Which brings me to a second observation – that this wilderness time that we are in is beginning to look like an incredible opportunity for the church to be the church.  This afternoon, a small group of elders and deacons will be meeting to discuss additional ways we can deepen our relationships in an organized way. That’s right – we’re looking at this time in the life of the church to deepen our relationships and not just for the sake of our internal life together.  The truth is that we don’t know what needs are going to arise in our community over the next month. We don’t know the healing that will be needed, the hunger that will need to be fed, the connections that will need to be made. New ways of organizing our life together can make us stronger if we are open to them. And while there are good reasons not to gather in groups in the flesh, there are no restrictions to connecting with each other more deeply than we have before.

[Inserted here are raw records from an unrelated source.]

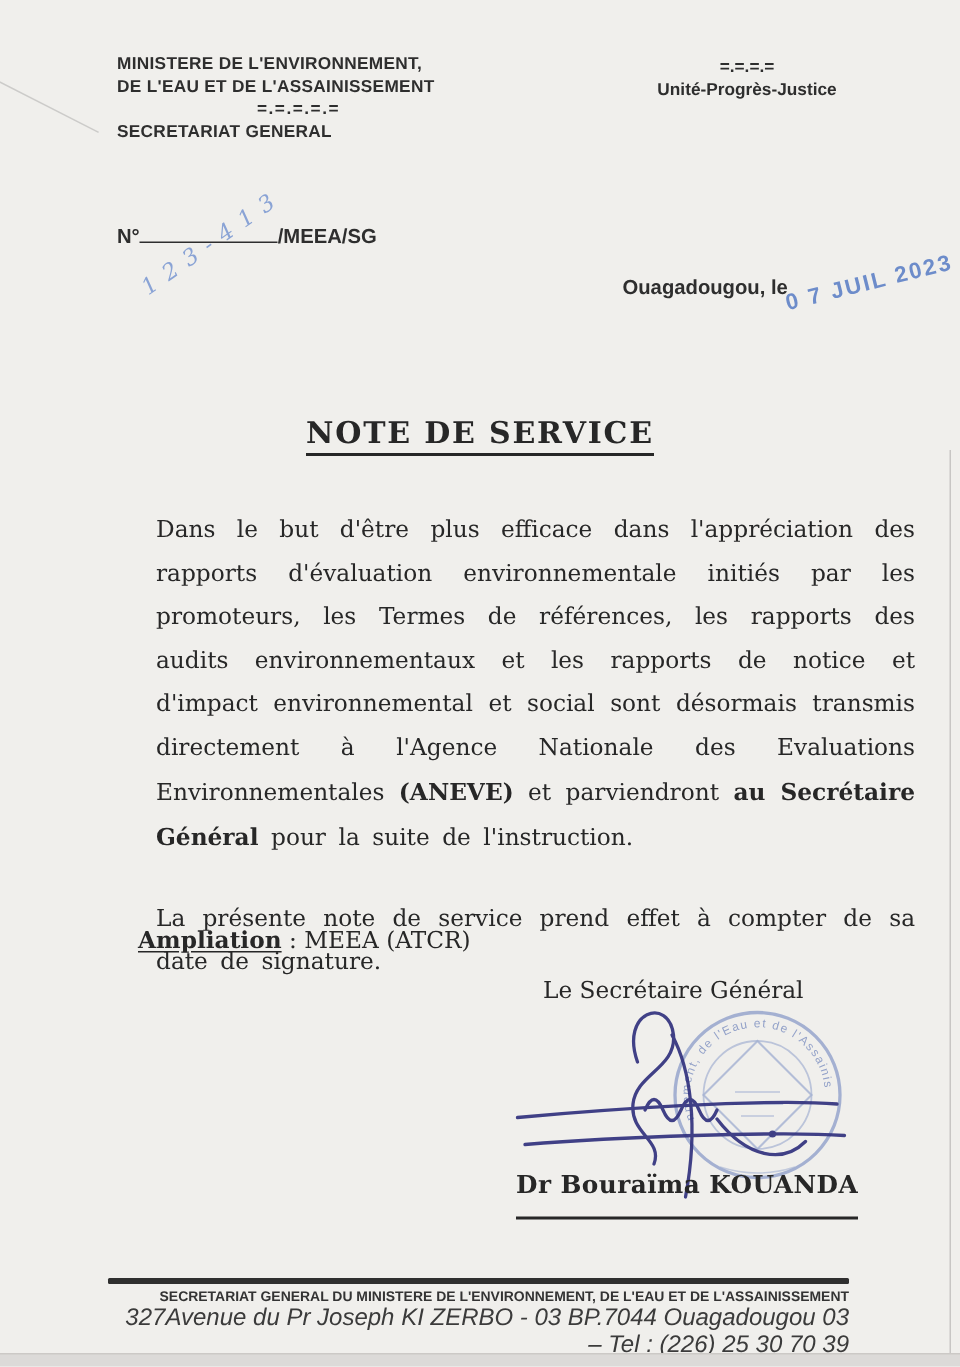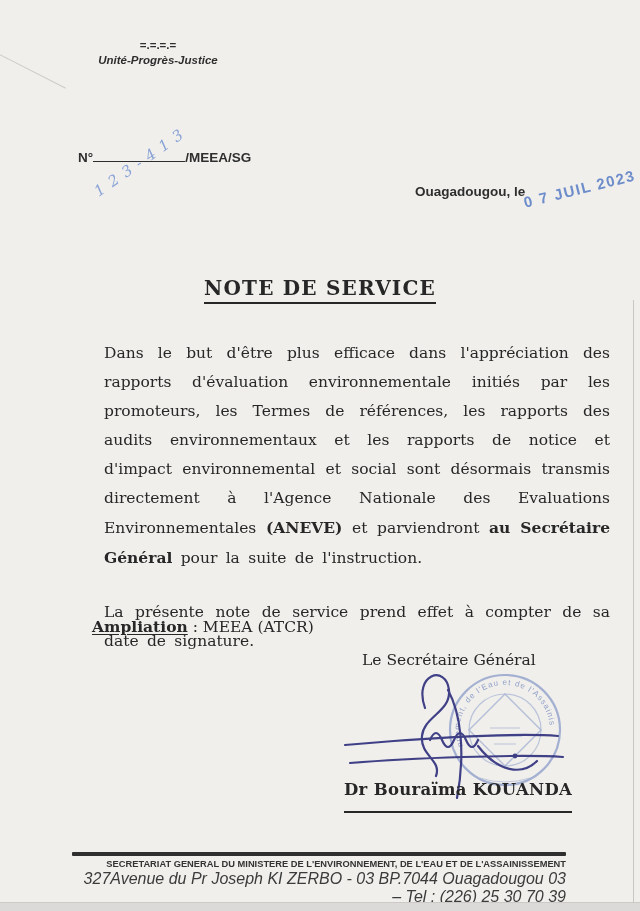--- a/index.html
+++ b/index.html
@@ -11,21 +11,21 @@
   
   .header{
     position:absolute;top:36px;left:78px;width:500px;
     display:flex;justify-content:space-between;
     font-family:"Liberation Sans",sans-serif;font-weight:bold;
     font-size:11.5px;color:#2e2e2e;
   }
   .header-left{width:242px;line-height:15px;letter-spacing:0.2px;}
   .header-left .sep{text-align:center;letter-spacing:1px;}
   .header-right{width:160px;text-align:center;line-height:15px;margin-top:2px;}
-  .header-right .motto{font-style:italic;}
+  .header-right .motto{}
   
   .ref-line{
     position:absolute;top:148px;left:78px;
     font-family:"Liberation Sans",sans-serif;font-weight:bold;font-size:13.5px;color:#2e2e2e;
     white-space:nowrap;
   }
   .ref-blank{display:inline-block;width:92px;height:13px;border-bottom:1.6px solid #2e2e2e;}
   .handwritten-number{
     position:absolute;left:96px;top:184px;
     transform:rotate(-35deg);transform-origin:0 50%;
@@ -81,20 +81,26 @@
   .corner-artifact{position:absolute;top:70px;left:-8px;width:78px;height:1px;background:rgba(150,150,150,.4);transform:rotate(27deg);}
 </style>
 </head>
 <body>
 
 <div class="page">
 
   <div class="corner-artifact"></div>
 
   <div class="header">
+    <div class="header-left">
+      <div>MINISTERE DE L'ENVIRONNEMENT,</div>
+      <div>DE L'EAU ET DE L'ASSAINISSEMENT</div>
+      <div class="sep">=.=.=.=.=</div>
+      <div>SECRETARIAT GENERAL</div>
+    </div>
     <div class="header-right">
       <div>=.=.=.=</div>
       <div class="motto">Unité-Progrès-Justice</div>
     </div>
   </div>
 
   <div class="ref-line"><span>N°</span><span class="ref-blank"></span><span>/MEEA/SG</span></div>
   <div class="handwritten-number">123-413</div>
 
   <div class="place-line">Ouagadougou, le</div>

That’s a big part of this parable – Jesus is pushing his own people to be open to the possibility of new relationships.  Samaritans, after all, were enemies of Jews and vice-versa. Some of us were taught that Samaritans were the underdogs, even oppressed people.  But that’s not accurate. To reinforce this point, in the chapter just before this one, Luke tells the story of a Samaritan village that rejects Jesus and his message.  James and John ask Jesus if they can rain down fire from heaven. Samaritans weren’t saints. As a whole, these texts would argue, they were no better, no worse than their Jewish cousins.  So here Jesus challenges his disciples – can you be open to the possibility that your enemies could be your friends?  Can you allow your imagination to lead you beyond your constricted view of what’s possible in our city, in our world, in your life?  Can you be open to love that finds its way across boundaries and borders that you didn’t imagine being able to cross in your school, in your neighborhood, in your life?

That’s the question for us in these disrupted times.  How do we go on loving? Yes. But more than that – can you see that God is already working a new thing in the life of our community in the middle of this wilderness?  Can you see that when so much of what is familiar is stripped away, it might also be easier to see just what God is up to in your life, in mine, in our life together? Because once we begin to see God’s getting in the ditches of the places where we live with people who need it the most, we’ll have a better sense of how we can join God there.